Arabisti e traduttori letterari attenti. Potreste forse tra poco ritrovarvi senza lavoro. A meno che le case editrici non cambino la loro politica.

In poche parole, è questo il pensiero dello scrittore e critico letterario egiziano Ibrahim Farghali, il quale in questo articolo pubblicato sul suo blog dal titolo           هل من ضرورة لترجمة الأدب العربي؟ هل هناك أهمية لترجمة الأدب العربي إلى لغات أجنبية حقا؟ , e poi tradotto in inglese su The National (la traduzione del titolo lascia parecchio perplessi…), lancia una bella provocazione agli editori europei (spero non a noi lettori!).

L’intellettuale si chiede due cose, la prima: è davvero necessario ed importante che la letteratura araba venga tradotta nelle lingue straniere (*europee: inglese-francese-tedesco)? E continua: qual è il valore di queste traduzioni?
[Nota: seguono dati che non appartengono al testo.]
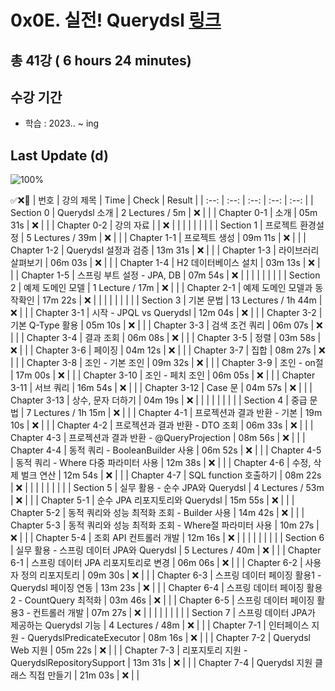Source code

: # 0x0E. 실전! Querydsl [링크](https://www.inflearn.com/course/Querydsl-%EC%8B%A4%EC%A0%84)

## 총 41강 ( 6 hours 24 minutes)

## 수강 기간 
- 학습          : 2023.. ~ ing

## Last Update (d)    

![100%](https://progress-bar.dev/0/?scale=41&title=progress&width=500&color=babaca&suffix=/41)

✅❌:hammer:
| 번호 | 강의 제목 | Time | Check | Result |
| :--: | :--: | :--: | :--: | :--: |
| Section 0 | Querydsl 소개 | 2 Lectures / 5m | ❌ |  |
| Chapter 0-1 | 소개 | 05m 31s | ❌ | |
| Chapter 0-2 | 강의 자료 |  | ❌ | |
| | | | | |
| Section 1 | 프로젝트 환경설정 | 5 Lectures / 39m | ❌ | |
| Chapter 1-1 | 프로젝트 생성 | 09m 11s | ❌ | | 
| Chapter 1-2 | Querydsl 설정과 검증 | 13m 31s | ❌ | |
| Chapter 1-3 | 라이브러리 살펴보기 | 06m 03s | ❌ | | 
| Chapter 1-4 | H2 데이터베이스 설치 | 03m 13s | ❌ | |
| Chapter 1-5 | 스프링 부트 설정 - JPA, DB | 07m 54s | ❌ | |
| | | | | |
| Section 2 | 예제 도메인 모델 | 1 Lecture / 17m | ❌ | |
| Chapter 2-1 | 예제 도메인 모델과 동작확인 | 17m 22s | ❌ | | 
| | | | | |
| Section 3 | 기본 문법 | 13 Lectures / 1h 44m | ❌ | |
| Chapter 3-1 | 시작 - JPQL vs Querydsl | 12m 04s | ❌ | | 
| Chapter 3-2 | 기본 Q-Type 활용 | 05m 10s | ❌ | |
| Chapter 3-3 | 검색 조건 쿼리 | 06m 07s | ❌ | | 
| Chapter 3-4 | 결과 조회 | 06m 08s | ❌ | | 
| Chapter 3-5 | 정렬 | 03m 58s | ❌ | | 
| Chapter 3-6 | 페이징 | 04m 12s | ❌ | | 
| Chapter 3-7 | 집합 | 08m 27s | ❌ | |
| Chapter 3-8 | 조인 - 기본 조인 | 09m 32s | ❌ | | 
| Chapter 3-9 | 조인 - on절 | 17m 00s | ❌ | | 
| Chapter 3-10 | 조인 - 페치 조인 | 06m 05s | ❌ | | 
| Chapter 3-11 | 서브 쿼리 | 16m 54s | ❌ | | 
| Chapter 3-12 | Case 문 | 04m 57s | ❌ | | 
| Chapter 3-13 | 상수, 문자 더하기 | 04m 19s | ❌ | | 
| | | | | |
| Section 4 | 중급 문법 | 7 Lectures / 1h 15m | ❌ | | 
| Chapter 4-1 | 프로젝션과 결과 반환 - 기본 | 19m 10s | ❌ | | 
| Chapter 4-2 | 프로젝션과 결과 반환 - DTO 조회 | 06m 33s | ❌ | | 
| Chapter 4-3 | 프로젝션과 결과 반환 - @QueryProjection | 08m 56s | ❌ | | 
| Chapter 4-4 | 동적 쿼리 - BooleanBuilder 사용 | 06m 52s | ❌ | | 
| Chapter 4-5 | 동적 쿼리 - Where 다중 파라미터 사용 | 12m 38s | ❌ | | 
| Chapter 4-6 | 수정, 삭제 벌크 연산 | 12m 54s | ❌ | | 
| Chapter 4-7 | SQL function 호출하기 | 08m 22s | ❌ | | 
| | | | | |
| Section 5 | 실무 활용 - 순수 JPA와 Querydsl | 4 Lectures / 53m | ❌ | | 
| Chapter 5-1 | 순수 JPA 리포지토리와 Querydsl | 15m 55s | ❌ | | 
| Chapter 5-2 | 동적 쿼리와 성능 최적화 조회 - Builder 사용 | 14m 42s | ❌ | | 
| Chapter 5-3 | 동적 쿼리와 성능 최적화 조회 - Where절 파라미터 사용 | 10m 27s | ❌ | | 
| Chapter 5-4 | 조회 API 컨트롤러 개발 | 12m 16s | ❌ | | 
| | | | | |
| Section 6 | 실무 활용 - 스프링 데이터 JPA와 Querydsl | 5 Lectures / 40m | ❌ | | 
| Chapter 6-1 | 스프링 데이터 JPA 리포지토리로 변경 | 06m 06s | ❌ | | 
| Chapter 6-2 | 사용자 정의 리포지토리 | 09m 30s | ❌ | | 
| Chapter 6-3 | 스프링 데이터 페이징 활용1 - Querydsl 페이징 연동 | 13m 23s | ❌ | | 
| Chapter 6-4 | 스프링 데이터 페이징 활용2 - CountQuery 최적화 | 03m 46s | ❌ | | 
| Chapter 6-5 | 스프링 데이터 페이징 활용3 - 컨트롤러 개발 | 07m 27s | ❌ | | 
| | | | | |
| Section 7 | 스프링 데이터 JPA가 제공하는 Querydsl 기능 | 4 Lectures / 48m | ❌ | | 
| Chapter 7-1 | 인터페이스 지원 - QuerydslPredicateExecutor | 08m 16s | ❌ | | 
| Chapter 7-2 | Querydsl Web 지원 | 05m 22s | ❌ | | 
| Chapter 7-3 | 리포지토리 지원 - QuerydslRepositorySupport | 13m 31s | ❌ | | 
| Chapter 7-4 | Querydsl 지원 클래스 직접 만들기 | 21m 03s | ❌ | |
Aiutano davvero a diffondere i valori e la natura della letteratura araba tra i lettori di altre lingue?

La risposta è tranchant: un secco NO ad entrambe le domande.

Farghali è infatti convinto che queste traduzioni abbiano tradito due volte la letteratura: non hanno saputo veicolare correttamente la vera natura della variegata produzione letteraria in lingua araba, né sono state in grado di acquisire un nuovo pubblico al di fuori di quello arabofono.
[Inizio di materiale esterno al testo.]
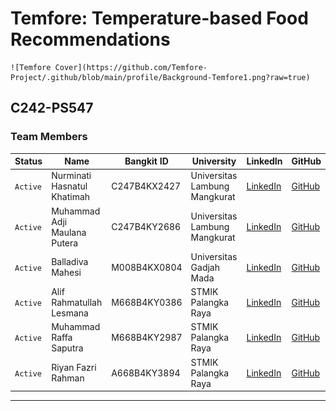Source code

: # Temfore: Temperature-based Food Recommendations

    ![Temfore Cover](https://github.com/Temfore-Project/.github/blob/main/profile/Background-Temfore1.png?raw=true)

## C242-PS547

### Team Members

| Status   | Name                         | Bangkit ID   | University                    | LinkedIn                                                                        | GitHub                                        |
| -------- | ---------------------------- | ------------ | ----------------------------- | ------------------------------------------------------------------------------- | --------------------------------------------- |
| `Active` | Nurminati Hasnatul Khatimah  | C247B4KX2427 | Universitas Lambung Mangkurat | [LinkedIn](https://www.linkedin.com/in/nurminati-hasnatul-khatimah-704b69244/)  | [GitHub](https://github.com/minacloe)         |
| `Active` | Muhammad Adji Maulana Putera | C247B4KY2686 | Universitas Lambung Mangkurat | [LinkedIn](https://www.linkedin.com/in/muhammad-adji-maulana-putera-514066252/) | [GitHub](https://github.com/user2)            |
| `Active` | Balladiva Mahesi             | M008B4KX0804 | Universitas Gadjah Mada       | [LinkedIn](https://www.linkedin.com/in/balladiva-mahesi-428a16256/)             | [GitHub](https://github.com/user3)            |
| `Active` | Alif Rahmatullah Lesmana     | M668B4KY0386 | STMIK Palangka Raya           | [LinkedIn](https://www.linkedin.com/in/alif-rahmatullah-lesmana-565028311/)     | [GitHub](https://github.com/user4)            |
| `Active` | Muhammad Raffa Saputra       | M668B4KY2987 | STMIK Palangka Raya           | [LinkedIn](https://www.linkedin.com/in/muhammad-raffa-saputra21/)               | [GitHub](https://github.com/21YeetYa)         |
| `Active` | Riyan Fazri Rahman           | A668B4KY3894 | STMIK Palangka Raya           | [LinkedIn](https://www.linkedin.com/in/riyan-fazri-rahman/)                     | [GitHub](https://github.com/riyanfazrirahman) |

---
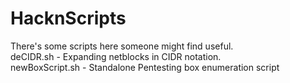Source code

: # HacknScripts

There's some scripts here someone might find useful.  
deCIDR.sh - Expanding netblocks in CIDR notation.  
newBoxScript.sh - Standalone Pentesting box enumeration script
di Ibrahim Farghali, traduzione in inglese pubblicata da AUC Press, 2007

[Da dove Farghali abbia preso i dati per sostenere le sue tesi, non ne ho idea. Tra l’altro lo stesso ammette di essere in qualche modo parte in causa della questione, dal momento che un suo romanzo è in effetti stato tradotto in inglese, cfr a lato].
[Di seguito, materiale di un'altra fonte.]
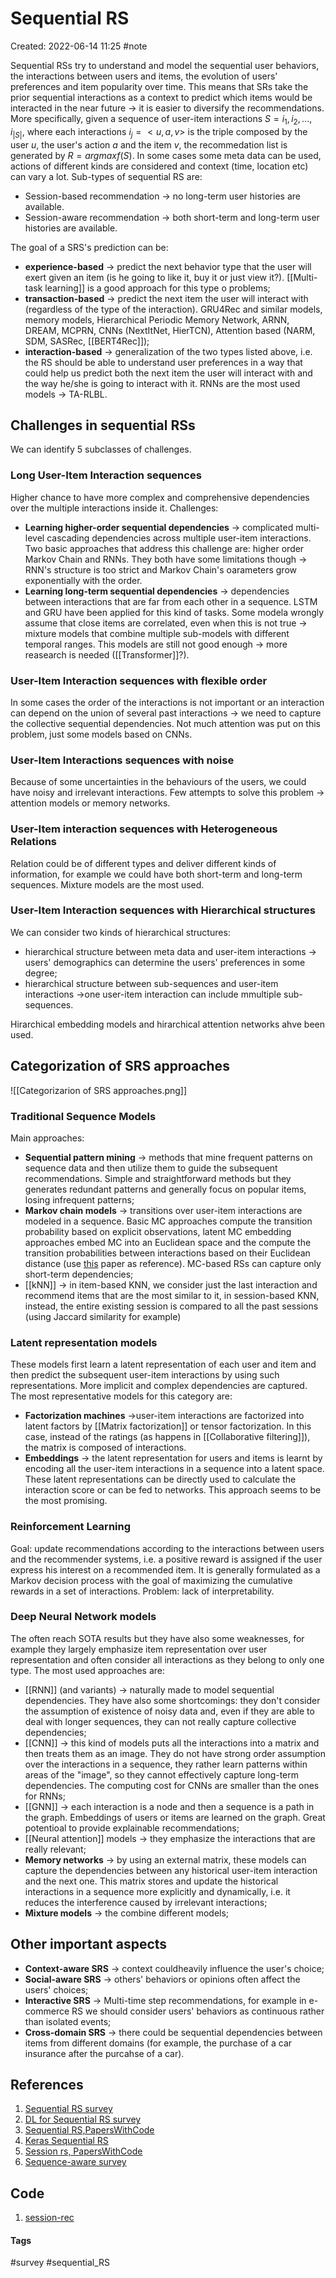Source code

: # Sequential RS
Created: 2022-06-14 11:25
#note

Sequential RSs try to understand and model the sequential user behaviors, the interactions between users and items, the evolution of users' preferences and item popularity over time. This means that SRs take the prior sequential interactions as a context to predict which items would be interacted in the near future -> it is easier to diversify the recommendations.
More specifically, given a sequence of user-item interactions $S={i_1,i_2,...,i_{|S|}}$, where each interactions $i_j=<u,a,v>$ is the triple composed by the user *u*, the user's action *a* and the item *v*, the recommedation list is generated by $R=argmax f(S)$. In some cases some meta data can be used, actions of different kinds are considered and context (time, location etc) can vary a lot.
Sub-types of sequential RS are:
- Session-based recommendation -> no long-term user histories are available.
- Session-aware recommendation -> both short-term and long-term user histories are available.

The goal of a SRS's prediction can be:
- **experience-based** -> predict the next behavior type that the user will exert given an item (is he going to like it, buy it or just view it?). [[Multi-task learning]] is a good approach for this type o problems;
- **transaction-based** -> predict the next item the user will interact with (regardless of the type of the interaction). GRU4Rec and similar models, memory models, Hierarchical Periodic Memory Network, ARNN, DREAM, MCPRN, CNNs (NextItNet, HierTCN), Attention based (NARM, SDM, SASRec, [[BERT4Rec]]);
- **interaction-based** -> generalization of the two types listed above, i.e. the RS should be able to understand user preferences in a way that could help us predict both the next item the user will interact with and the way he/she is going to interact with it. RNNs are the most used models -> TA-RLBL.

## Challenges in sequential RSs
We can identify 5 subclasses of challenges.

### Long User-Item Interaction sequences
Higher chance to have more complex and comprehensive dependencies over the multiple interactions inside it. 
Challenges:
- **Learning higher-order sequential dependencies** -> complicated multi-level cascading dependencies across multiple user-item interactions. Two basic approaches that address this challenge are: higher order Markov Chain and RNNs. They both have some limitations though -> RNN's structure is too strict and Markov Chain's oarameters grow exponentially with the order.
- **Learning long-term sequential dependencies** -> dependencies between interactions that are far from each other in a sequence. LSTM and GRU have been applied for this kind of tasks. Some modela wrongly assume that close items are correlated, even when this is not true -> mixture models that combine multiple sub-models with different temporal ranges. This models are still not good enough -> more reasearch is needed ([[Transformer]]?).

### User-Item Interaction sequences with flexible order
In some cases the order of the interactions is not important or an interaction can depend on the union of several past interactions -> we need to capture the collective sequential dependencies. Not much attention was put on this problem, just some models based on CNNs.

### User-Item Interactions sequences with noise
Because of some uncertainties in the behaviours of the users, we could have noisy and irrelevant interactions. Few attempts to solve this problem -> attention models or memory networks.

### User-Item interaction sequences with Heterogeneous Relations
Relation could be of different types and deliver different kinds of information, for example we could have both short-term and long-term sequences. Mixture models are the most used.

### User-Item Interaction sequences with Hierarchical structures
We can consider two kinds of hierarchical structures:
- hierarchical structure between meta data and user-item interactions -> users' demographics can determine the users' preferences in some degree;
- hierarchical structure between sub-sequences and user-item interactions ->one user-item interaction can include mmultiple sub-sequences.

Hirarchical embedding models and hirarchical attention networks ahve been used.




## Categorization of SRS approaches
![[Categorizarion of SRS approaches.png]]

### Traditional Sequence Models
Main approaches:
- **Sequential pattern mining** -> methods that mine frequent patterns on sequence data and then utilize them to guide the subsequent recommendations. Simple and straightforward methods but they generates redundant patterns and generally focus on popular items, losing infrequent patterns;
- **Markov chain models** -> transitions over user-item interactions are modeled in a sequence. Basic MC approaches compute the transition probability based on explicit observations, latent MC embedding approaches embed MC into an Euclidean space and the compute the transition probabilities between interactions based on their Euclidean distance (use [this](https://www.ijcai.org/Proceedings/15/Papers/293.pdf) paper as reference). MC-based RSs can capture only short-term dependencies;
- [[kNN]] -> in item-based KNN, we consider just the last interaction and recommend items that are the most similar to it, in session-based KNN, instead, the entire existing session is compared to all the past sessions (using Jaccard similarity for example)

### Latent representation models
These models first learn a latent representation of each user and item and then predict the subsequent user-item interactions by using such representations. More implicit and complex dependencies are captured. The most representative models for this category are:
- **Factorization machines** ->user-item interactions are factorized into latent factors by [[Matrix factorization]] or tensor factorization. In this case, instead of the ratings (as happens in [[Collaborative filtering]]), the matrix is composed of interactions.
- **Embeddings** -> the latent representation for users and items is learnt by encoding all the user-item interactions in a sequence into a latent space. These latent representations can be directly used to calculate the interaction score or can be fed to networks. This approach seems to be the most promising.

### Reinforcement Learning
Goal: update recommendations according to the interactions between users and the recommender systems, i.e. a positive reward is assigned if the user express his interest on a recommended item. It is generally formulated as a Markov decision process with the goal of maximizing the cumulative rewards in a set of interactions.
Problem: lack of interpretability.
### Deep Neural Network models
The often reach SOTA results but they have also some weaknesses, for example they largely emphasize item representation over user representation and often consider all interactions as they belong to only one type.
The most used approaches are:
- [[RNN]] (and variants) -> naturally made to model sequential dependencies. They have also some shortcomings: they don't consider the assumption of existence of noisy data and, even if they are able to deal with longer sequences, they can not really capture collective dependencies;
- [[CNN]] -> this kind of models puts all the interactions into a matrix and then treats them as an image. They do not have strong order assumption over the interactions in a sequence, they rather learn patterns within areas of the "image", so they cannot effectively capture long-term dependencies. The computing cost for CNNs are smaller than the ones for RNNs;
- [[GNN]] -> each interaction is a node and then a sequence is a path in the graph. Embeddings of users or items are learned on the graph. Great potentioal to provide explainable recommendations;
- [[Neural attention]] models -> they emphasize the interactions that are really relevant;
- **Memory networks** -> by using an external matrix, these models can capture the dependencies between any historical user-item interaction and the next one. This matrix stores and update the historical interactions in a sequence more explicitly and dynamically, i.e. it reduces the interference caused by irrelevant interactions;
- **Mixture models** -> the combine different models;

## Other important aspects

- **Context-aware SRS** -> context couldheavily influence the user's choice;
- **Social-aware SRS** -> others' behaviors or opinions often affect the users' choices;
- **Interactive SRS** -> Multi-time step recommendations, for example in e-commerce RS we should consider users' behaviors as continuous rather than isolated events;
- **Cross-domain SRS** -> there could be sequential dependencies between items from different domains (for example, the purchase of a car insurance after the purcahse of a car).


## References
1. [Sequential RS survey](https://www.ijcai.org/proceedings/2019/0883.pdf)
2. [DL for Sequential RS survey](https://arxiv.org/pdf/1905.01997.pdf)
3. [Sequential RS,PapersWithCode](https://paperswithcode.com/task/sequential-recommendation)
4. [Keras Sequential RS](https://keras.io/examples/structured_data/movielens_recommendations_transformers/)
5. [Session rs, PapersWithCode](https://paperswithcode.com/task/session-based-recommendations)
6. [Sequence-aware survey](https://arxiv.org/pdf/1802.08452.pdf)

## Code
1. [session-rec](https://github.com/rn5l/session-rec)

#### Tags
#survey #sequential_RS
Secondo Farghali il libro arabo è stato doppiamente tradito: in patria, dove l’immagine, la forma (commerciale, estetica) prevale sulla sostanza, e nel mondo occidentale, dove è vittima, ancora e per sempre, dello sguardo orientalista del lettore europeo, grazie al pessimo lavoro della “classe editoriale europea” che rinfocola sempre gli stessi stereotipi sul mondo arabo tramite le pagine dei libri che traduce.

In conclusione Farghali ammette che il lavoro dei consulenti editoriali europei, nello scegliere il prossimo romanzo arabo da tradurre, non è dei più facili e per questo dà loro un consiglio: nella selezione dell’opera, è il valore letterario di quest’ultima il primo, se non unico, criterio di discernimento.

Al momento, commenta con amarezza lo scrittore, il processo di selezione si basa solo su considerazioni di tipo sociale e politico.

***

E a questo proposito, cfr. a titolo di esempio tutti i romanzi/saggi usciti nel post-primavera araba e tradotti nelle lingue europee. Le traduzioni vanno dove..vogliono i lettori o dove spinge il mercato?

(E nessuno mi venga a dire che noi lettori non abbiamo gusto, perchè questo è un argomento che non sosterrò mai).

3 commenti

  1. Sono d’accordo col succo del discorso, che la letteratura araba ha il sacrosanto diritto di vedersi trattare come qualsiasi altra letteratura, cioè va cercata e promossa nelle sue forme migliori.
    Basterebbe fare una lista delle “sole” uscite di quest’anno per rendersi conto di ancora quanti libri mediocri vengono tradotti, di quanti altri, magari buoni, escono con case editrici troppo piccole e la loro esistenza è praticamente inesistente. O quante traduzioni che non fanno onore all’originale, piatte se non sgrammaticate.
    I numeri non fanno tutto. Quest’anno sarà anche aumentato il numero dei libri tradotti, ma la qualità?
    La colpa però non si può dare tutta agli editori, il fenomeno delle pubblicazioni mediocri non mi sembra nato con la Primavera araba. Ci vorrebbe anche una buona autocritica da parte degli arabisti e i criteri che adottano per scegliere, proporre e tradurre i libri. Io vedo molti libri tanto firmati quanto poco curati.